The processes and logic flows described in this specification can be performed by one or more programmable processors, also referred to as data processing hardware, executing one or more computer programs to perform functions by operating on input data and generating output. The processes and logic flows can also be performed by special purpose logic circuitry, e.g., an FPGA (field programmable gate array) or an ASIC (application specific integrated circuit). Processors suitable for the execution of a computer program include, by way of example, both general and special purpose microprocessors, and any one or more processors of any kind of digital computer. Generally, a processor will receive instructions and data from a read only memory or a random access memory or both. The essential elements of a computer are a processor for performing instructions and one or more memory devices for storing instructions and data. Generally, a computer will also include, or be operatively coupled to receive data from or transfer data to, or both, one or more mass storage devices for storing data, e.g., magnetic, magneto optical disks, or optical disks. However, a computer need not have such devices. Computer readable media suitable for storing computer program instructions and data include all forms of non-volatile memory, media and memory devices, including by way of example semiconductor memory devices, e.g., EPROM, EEPROM, and flash memory devices; magnetic disks, e.g., internal hard disks or removable disks; magneto optical disks; and CD ROM and DVD-ROM disks. The processor and the memory can be supplemented by, or incorporated in, special purpose logic circuitry.

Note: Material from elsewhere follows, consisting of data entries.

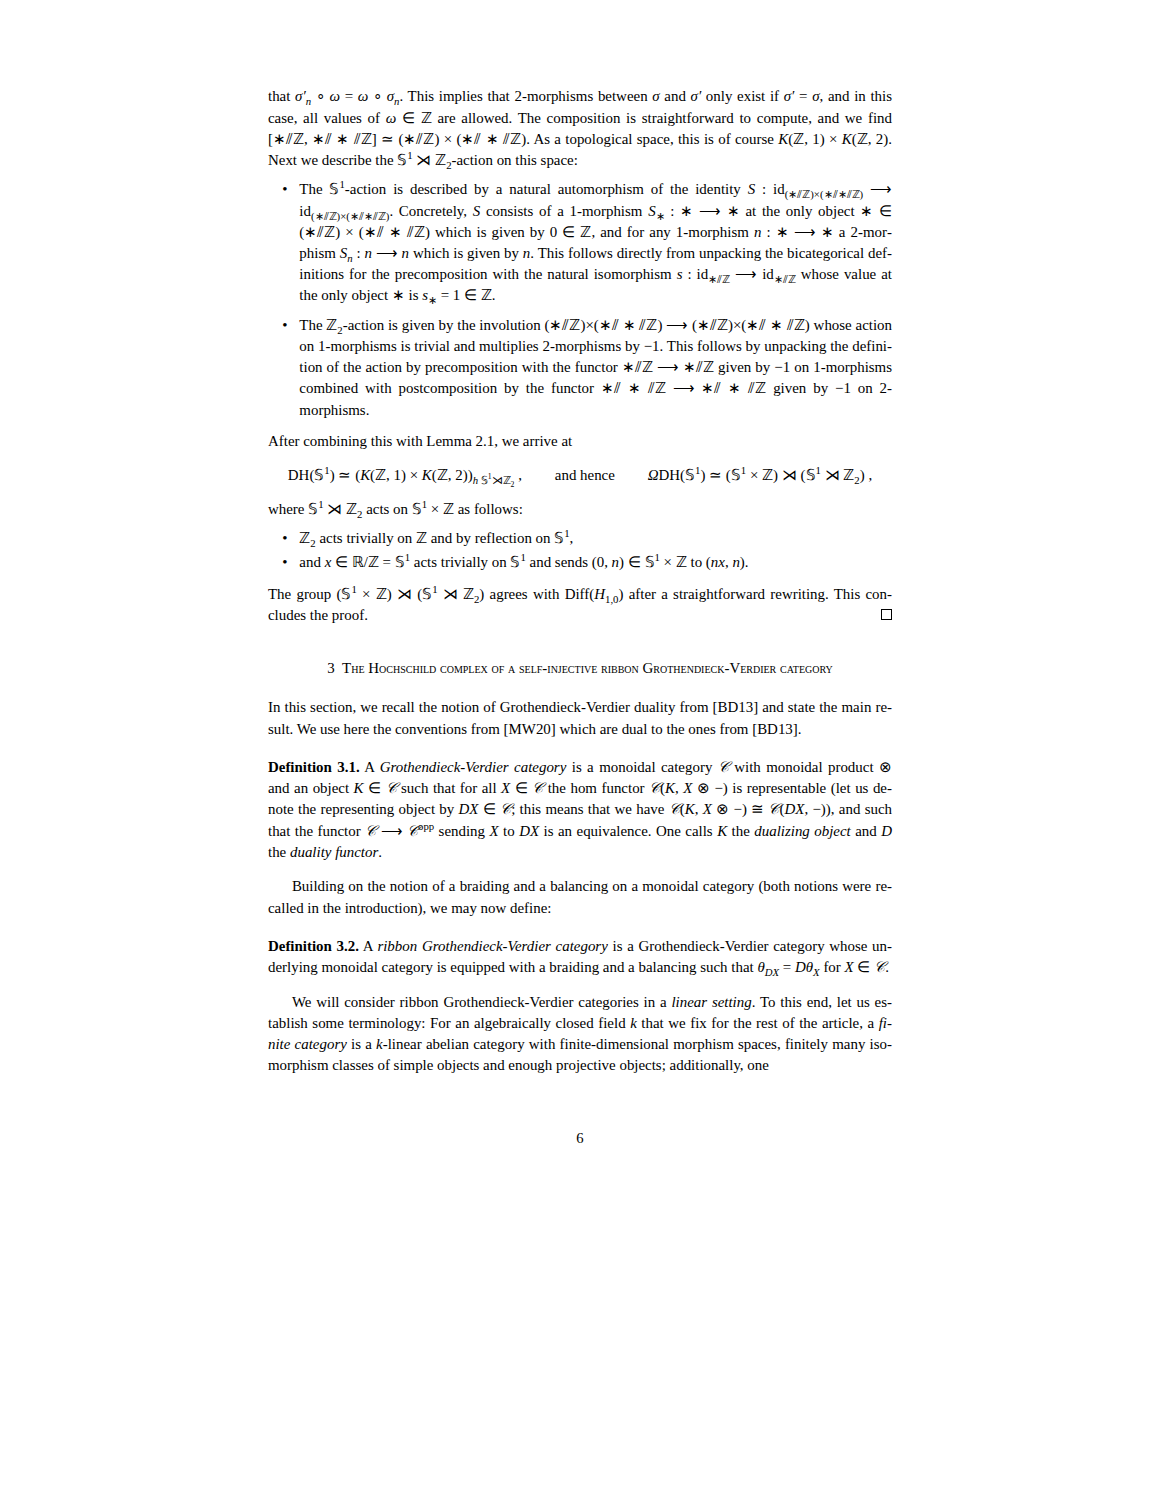that σ′n ∘ ω = ω ∘ σn. This implies that 2-morphisms between σ and σ′ only exist if σ′ = σ, and in this case, all values of ω ∈ ℤ are allowed. The composition is straightforward to compute, and we find [∗⫽ℤ, ∗⫽ ∗ ⫽ℤ] ≃ (∗⫽ℤ) × (∗⫽ ∗ ⫽ℤ). As a topological space, this is of course K(ℤ, 1) × K(ℤ, 2). Next we describe the 𝕊1 ⋊ ℤ2-action on this space:
The 𝕊1-action is described by a natural automorphism of the identity S : id(∗⫽ℤ)×(∗⫽∗⫽ℤ) ⟶ id(∗⫽ℤ)×(∗⫽∗⫽ℤ). Concretely, S consists of a 1-morphism S∗ : ∗ ⟶ ∗ at the only object ∗ ∈ (∗⫽ℤ) × (∗⫽ ∗ ⫽ℤ) which is given by 0 ∈ ℤ, and for any 1-morphism n : ∗ ⟶ ∗ a 2-morphism Sn : n ⟶ n which is given by n. This follows directly from unpacking the bicategorical definitions for the precomposition with the natural isomorphism s : id∗⫽ℤ ⟶ id∗⫽ℤ whose value at the only object ∗ is s∗ = 1 ∈ ℤ.
The ℤ2-action is given by the involution (∗⫽ℤ)×(∗⫽ ∗ ⫽ℤ) ⟶ (∗⫽ℤ)×(∗⫽ ∗ ⫽ℤ) whose action on 1-morphisms is trivial and multiplies 2-morphisms by −1. This follows by unpacking the definition of the action by precomposition with the functor ∗⫽ℤ ⟶ ∗⫽ℤ given by −1 on 1-morphisms combined with postcomposition by the functor ∗⫽ ∗ ⫽ℤ ⟶ ∗⫽ ∗ ⫽ℤ given by −1 on 2-morphisms.
After combining this with Lemma 2.1, we arrive at
DH(𝕊1) ≃ (K(ℤ, 1) × K(ℤ, 2))h 𝕊1⋊ℤ2 , and hence ΩDH(𝕊1) ≃ (𝕊1 × ℤ) ⋊ (𝕊1 ⋊ ℤ2) ,
where 𝕊1 ⋊ ℤ2 acts on 𝕊1 × ℤ as follows:
ℤ2 acts trivially on ℤ and by reflection on 𝕊1,
and x ∈ ℝ/ℤ = 𝕊1 acts trivially on 𝕊1 and sends (0, n) ∈ 𝕊1 × ℤ to (nx, n).
The group (𝕊1 × ℤ) ⋊ (𝕊1 ⋊ ℤ2) agrees with Diff(H1,0) after a straightforward rewriting. This concludes the proof.
3 The Hochschild complex of a self-injective ribbon Grothendieck-Verdier category
In this section, we recall the notion of Grothendieck-Verdier duality from [BD13] and state the main result. We use here the conventions from [MW20] which are dual to the ones from [BD13].
Definition 3.1. A Grothendieck-Verdier category is a monoidal category 𝒞 with monoidal product ⊗ and an object K ∈ 𝒞 such that for all X ∈ 𝒞 the hom functor 𝒞(K, X ⊗ −) is representable (let us denote the representing object by DX ∈ 𝒞; this means that we have 𝒞(K, X ⊗ −) ≅ 𝒞(DX, −)), and such that the functor 𝒞 ⟶ 𝒞opp sending X to DX is an equivalence. One calls K the dualizing object and D the duality functor.
Building on the notion of a braiding and a balancing on a monoidal category (both notions were recalled in the introduction), we may now define:
Definition 3.2. A ribbon Grothendieck-Verdier category is a Grothendieck-Verdier category whose underlying monoidal category is equipped with a braiding and a balancing such that θDX = DθX for X ∈ 𝒞.
We will consider ribbon Grothendieck-Verdier categories in a linear setting. To this end, let us establish some terminology: For an algebraically closed field k that we fix for the rest of the article, a finite category is a k-linear abelian category with finite-dimensional morphism spaces, finitely many isomorphism classes of simple objects and enough projective objects; additionally, one
6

To provide for interaction with a user, one or more aspects of the disclosure can be implemented on a computer having a display device, e.g., a CRT (cathode ray tube), LCD (liquid crystal display) monitor, or touch screen for displaying information to the user and optionally a keyboard and a pointing device, e.g., a mouse or a trackball, by which the user can provide input to the computer. Other kinds of devices can be used to provide interaction with a user as well; for example, feedback provided to the user can be any form of sensory feedback, e.g., visual feedback, auditory feedback, or tactile feedback; and input from the user can be received in any form, including acoustic, speech, or tactile input. In addition, a computer can interact with a user by sending documents to and receiving documents from a device that is used by the user; for example, by sending web pages to a web browser on a user's client device in response to requests received from the web browser.
A number of implementations have been described. Nevertheless, it will be understood that various modifications may be made without departing from the spirit and scope of the disclosure. Accordingly, other implementations are within the scope of the following claims.